A Travel App for Local Experiences

Problem

Wanderlust - a strong desire to travel.

But what happens when the genuine, cultural, localized experiences are lost to the thoughtfully crafted, money-sucking tourist contraptions a city's tourism industry has contrived for you?

Our app targeted the people who felt exactly that - that their travels were no longer genuine, local, and unique. We took a more human approach to traveling and used an app, and network of people to offer real, local, unique experience through a city's locals.

My Role: Product/UX Designer

BNOTIONS Team: Product Manager, Visual Designer, UX/Product Designer, Strategy Analyst

Client Team: CEO, CTO, COO


Beginning with our usual deep dive, we found the client favouring the approach of being able to connect with real humans in the city. The concept of a 'go-to' or 'local' was established as someone who knew the city inside out, and would offer advice, tips, and experiences.

Goal: To connect travellers and locals through unique, local, and exclusive experiences.

The process was the one we usually took as a BNOTIONS team: deep dive, brainstorm, ideate, iterate. In this case study, I'll talk more about the product decisions I contributed to and how they were communicated in the experience of the app.

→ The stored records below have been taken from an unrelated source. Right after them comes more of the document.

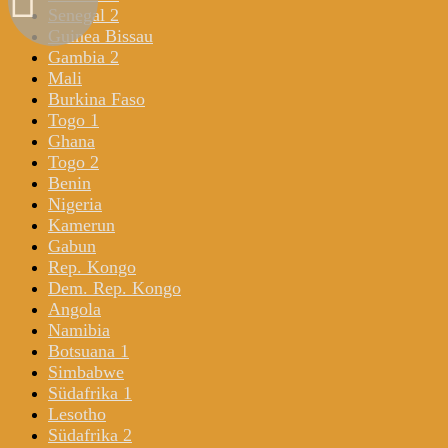
Senegal 2
Guinea Bissau
Gambia 2
Mali
Burkina Faso
Togo 1
Ghana
Togo 2
Benin
Nigeria
Kamerun
Gabun
Rep. Kongo
Dem. Rep. Kongo
Angola
Namibia
Botsuana 1
Simbabwe
Südafrika 1
Lesotho
Südafrika 2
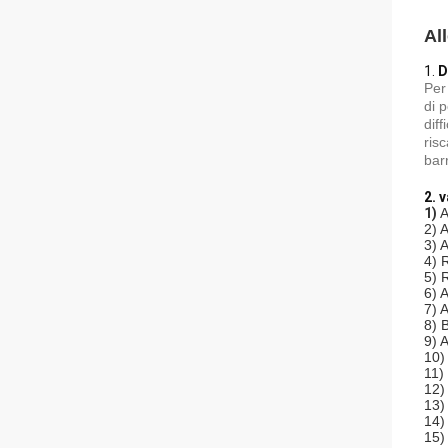
Al
1.
D
Per
di 
dif
ris
bar
2. 
1)
A
2) 
3) 
4) 
5) 
6) 
7) A
8) 
9) A
10)
11)
12)
13)
14) 
15)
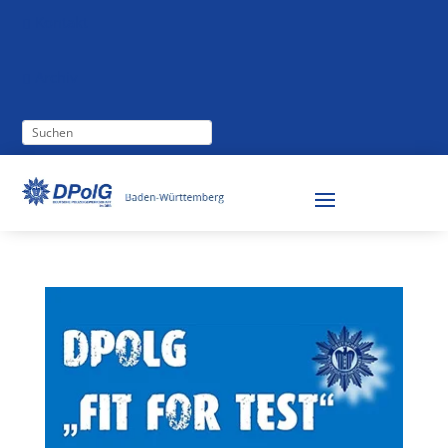
Kontakt

Archiv

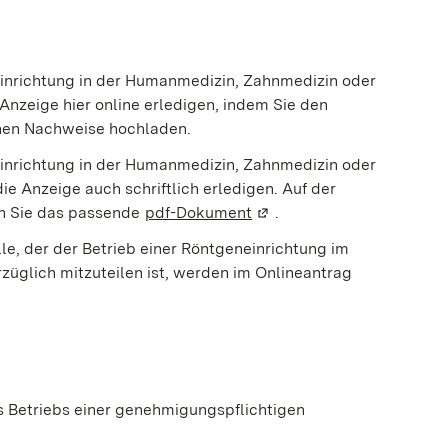
inrichtung in der Humanmedizin, Zahnmedizin oder
Anzeige hier online erledigen, indem Sie den
chen Nachweise hochladen.
inrichtung in der Humanmedizin, Zahnmedizin oder
e Anzeige auch schriftlich erledigen. Auf der
n Sie das passende
pdf-Dokument
(Wird in einem neuen Fens
.
le, der der Betrieb einer Röntgeneinrichtung im
lich mitzuteilen ist, werden im Onlineantrag
 Betriebs einer genehmigungspflichtigen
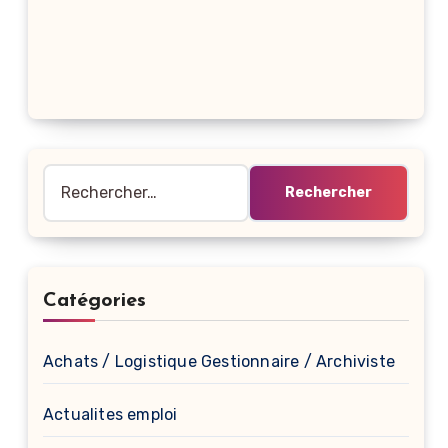
Rechercher :
Catégories
Achats / Logistique Gestionnaire / Archiviste
Actualites emploi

A major conversation amongst our team was this: are travellers driven by the things they'll do or the people they meet? Are you more likely to be attracted to an activity someone could take you on or offer, or would you be more compelled by the person and who they were?

The UX of the app was largely driven by this experience. I drafted the MVP experience in two manners to reflect these two ideas. Here's the first flow:

Core Screens

The final solution allowed you to instantly access and speak with a local in the area. It allowed us to please both types of users, that were driven either by the appeal of activity, exclusivity and thrill or the connection to a person directly.

Learnings

Simplify, simplify, simplify. An MVP should be the absolute bare minimum needed for your product to show its value. Reducing extra features that were entirely dependent on the app's success and user base was something I learnt to do on this project.

Communicating your ideas. This was my first client project at BNOTIONS. My first presentation with the client, I had no idea I would be the one walking them through my wireframes. Being able to provide sound justifications and reasoning to my decisions was more important than ever. However, I also learnt the importance and rewarding feeling of the 'aha' moment. It's the moment when you don't really need to explain what you've done, or how something works, and team of people or users just gets it. It's one of the most rewarding moments of being a designer.